Here is an example of how you might use min-hash in R to hash a variable size vector of stock price returns to a fixed size vector:


# Install the 'minhash' package if it is not already installed
install.packages("minhash")

# Load the 'minhash' package
library(minhash)

# Define the size of the fixed size vector
num_hashes = 100

# Create a MinHash object
mh = minhash(num_hashes)

# Hash the stock price returns data to the fixed size vector
for (price_return in stock_price_returns) {
    mh = update(mh, price_return)
}

# The resulting fixed size vector is stored in the MinHash object
fixed_size_vector = getValues(mh)


It's important to note that these examples are intended to illustrate the basic process of using min-hash to hash a variable size vector of stock price returns to a fixed size vector. In a real application, you may need to modify the code to suit your specific needs and data.

 

- so min-hash is the best way?

Min-hash is a method for approximating the similarity between two sets by calculating the number of elements they have in common. It can be used to hash a variable size vector of stock price returns to a fixed size vector, but it may not necessarily be the best way to do so, as it can result in loss of information.

There are many different approaches you can take to hash stock price returns data, and the best approach will depend on the specific characteristics of the data and the requirements of your application. Some other approaches you might consider include:

  1. Feature hashing: Feature hashing is a technique used to convert categorical or textual data into a numerical representation that can be used in machine learning algorithms. You could use feature hashing to hash the stock price returns data to a fixed size vector.

  2. Locality sensitive hashing (LSH): LSH is a technique used to approximately identify similar items in a dataset. You could use LSH to hash the stock price returns data to a fixed size vector and then identify similar items based on their hash values.

  3. Other techniques: There are many other techniques you could use to hash stock price returns data, such as using a random permutation or a linear congruential generator.
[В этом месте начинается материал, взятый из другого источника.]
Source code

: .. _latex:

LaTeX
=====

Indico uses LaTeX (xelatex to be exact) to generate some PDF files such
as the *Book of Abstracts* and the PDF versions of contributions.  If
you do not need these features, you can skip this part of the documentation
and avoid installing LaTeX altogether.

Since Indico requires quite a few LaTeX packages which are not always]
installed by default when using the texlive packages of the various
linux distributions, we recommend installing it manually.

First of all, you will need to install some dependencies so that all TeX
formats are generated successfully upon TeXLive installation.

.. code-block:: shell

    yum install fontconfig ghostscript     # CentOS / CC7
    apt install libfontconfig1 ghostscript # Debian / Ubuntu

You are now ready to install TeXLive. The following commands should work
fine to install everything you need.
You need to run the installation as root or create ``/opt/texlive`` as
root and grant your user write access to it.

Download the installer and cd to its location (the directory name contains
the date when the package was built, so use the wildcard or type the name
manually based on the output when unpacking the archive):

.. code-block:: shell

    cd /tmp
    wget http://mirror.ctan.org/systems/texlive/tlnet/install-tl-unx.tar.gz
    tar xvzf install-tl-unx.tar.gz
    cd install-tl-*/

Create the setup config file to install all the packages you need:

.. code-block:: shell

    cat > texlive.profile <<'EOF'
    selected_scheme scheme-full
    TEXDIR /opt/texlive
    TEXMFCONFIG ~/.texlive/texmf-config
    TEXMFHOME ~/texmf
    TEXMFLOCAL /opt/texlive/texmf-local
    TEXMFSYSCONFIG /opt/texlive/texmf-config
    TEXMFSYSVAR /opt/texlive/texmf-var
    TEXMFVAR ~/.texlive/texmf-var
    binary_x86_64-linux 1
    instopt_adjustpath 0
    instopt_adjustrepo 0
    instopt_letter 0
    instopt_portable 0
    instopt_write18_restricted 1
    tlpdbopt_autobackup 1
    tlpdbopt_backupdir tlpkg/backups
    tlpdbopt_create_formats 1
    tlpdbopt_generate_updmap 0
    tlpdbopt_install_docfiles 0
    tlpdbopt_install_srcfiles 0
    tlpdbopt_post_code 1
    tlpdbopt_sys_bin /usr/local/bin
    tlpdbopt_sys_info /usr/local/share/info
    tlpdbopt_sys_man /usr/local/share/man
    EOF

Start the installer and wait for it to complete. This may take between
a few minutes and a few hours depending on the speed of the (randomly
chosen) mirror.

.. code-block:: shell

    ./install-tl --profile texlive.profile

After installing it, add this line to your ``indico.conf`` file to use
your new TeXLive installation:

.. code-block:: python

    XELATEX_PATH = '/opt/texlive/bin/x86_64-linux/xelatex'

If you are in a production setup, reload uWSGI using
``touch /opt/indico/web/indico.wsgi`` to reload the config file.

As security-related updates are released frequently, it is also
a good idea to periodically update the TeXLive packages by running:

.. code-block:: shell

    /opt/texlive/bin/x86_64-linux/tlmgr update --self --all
The specific technique you choose will depend on the characteristics of the data and the requirements of your application.
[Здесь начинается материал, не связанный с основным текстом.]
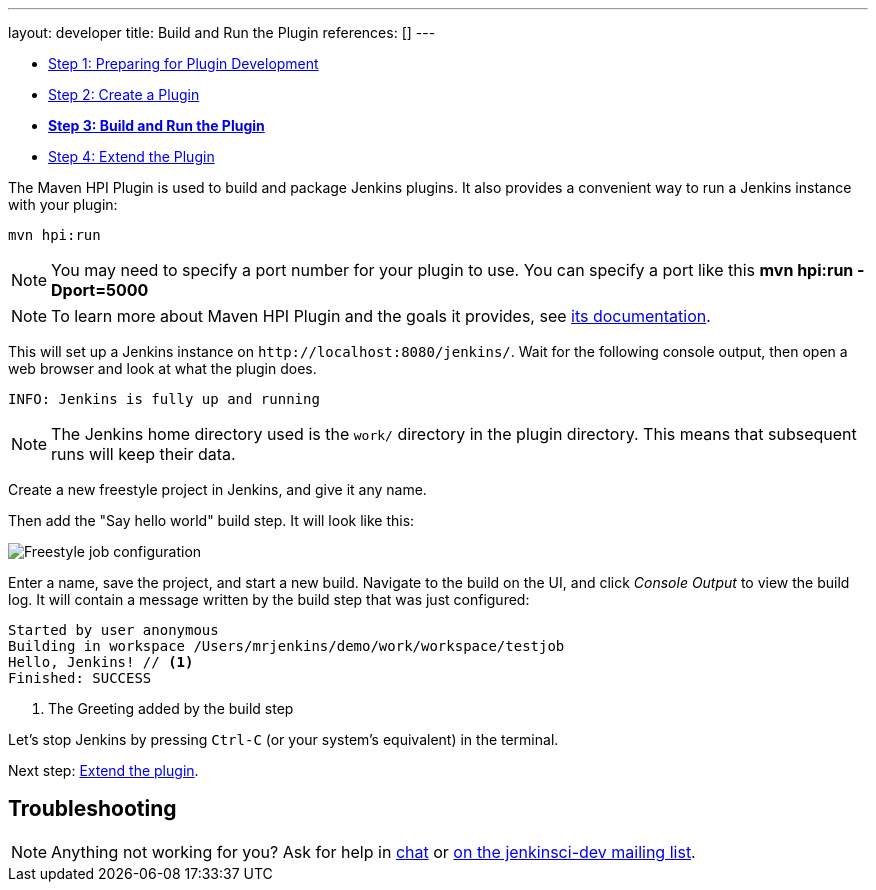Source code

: ---
layout: developer
title: Build and Run the Plugin
references: []
---

ifdef::backend-html5[]
:description:
:author:
:email: jenkinsci-users@googlegroups.com
:sectanchors:
:toc: left
:notitle:
endif::[]

- link:../prepare[Step 1: Preparing for Plugin Development]
- link:../create[Step 2: Create a Plugin]
- link:../run[*Step 3: Build and Run the Plugin*]
- link:../extend[Step 4: Extend the Plugin]

The Maven HPI Plugin is used to build and package Jenkins plugins.
It also provides a convenient way to run a Jenkins instance with your plugin:

[listing]
mvn hpi:run

NOTE: You may need to specify a port number for your plugin to use. You can specify a port like this *mvn hpi:run -Dport=5000*

NOTE: To learn more about Maven HPI Plugin and the goals it provides, see link:https://jenkinsci.github.io/maven-hpi-plugin/[its documentation].

This will set up a Jenkins instance on `\http://localhost:8080/jenkins/`. Wait for the following console output, then open a web browser and look at what the plugin does.

[listing]
INFO: Jenkins is fully up and running

NOTE: The Jenkins home directory used is the `work/` directory in the plugin directory. This means that subsequent runs will keep their data.

Create a new freestyle project in Jenkins, and give it any name.

Then add the "Say hello world" build step. It will look like this:

image::developer/tutorial/job-config.png[Freestyle job configuration]

Enter a name, save the project, and start a new build. Navigate to the build on the UI, and click _Console Output_ to view the build log.
It will contain a message written by the build step that was just configured:

[listing]
----
Started by user anonymous
Building in workspace /Users/mrjenkins/demo/work/workspace/testjob
Hello, Jenkins! // <1>
Finished: SUCCESS
----
<1> The Greeting added by the build step

// TODO This is not present in version 1.2 of the archetype
//Additionally, the build step has global configuration options. Go to _Manage Jenkins » Configure System_ and you'll see this:
//
//image::developer/tutorial/system-config.png[System configuration]

Let's stop Jenkins by pressing `Ctrl-C` (or your system's equivalent) in the terminal.

Next step: link:../extend[Extend the plugin].


== Troubleshooting

NOTE: Anything not working for you? Ask for help in link:/chat[chat] or link:/mailing-lists[on the jenkinsci-dev mailing list].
It's important to carefully consider the trade-offs between accuracy and efficiency when choosing a hashing technique. Some techniques may be more accurate but less efficient, while others may be more efficient but less accurate. You will need to find the right balance that meets the needs of your application.

 
mytarmailS #:
Алексей, хватит слушать профанов.. 

Если нужно разное количество признаков на вход то 
Это frequent pattern mining - поиск асоциативных правил в разных вариациях в том числе и с учителем


==============
Почему я сказал что НЕ бывает алгоритмов которые принимают разное колиство признаков? 
Потому что даже в таких алгоритмах под капотом данные в виде разреженой матрицы в формате one hot encoding. 
Те на вход всеравно приходит все наименование признаков, хоть и в более щадящем формате
=======================
Также не было обозначено количество признаков
Если признаков относительно не много 10-20к то можно и в xgboost загрузить даже на слабом ноуте без проблем

Уже обсуждали с вами ассоциативные правила. Для меня они плохо согласуются с моим общим подходом поиска отличий цены от СБ. Проблема в том, что СБ вполне неплохо создаёт видимость наличия правил - проблема лишь в том что они будут разными на разных участках.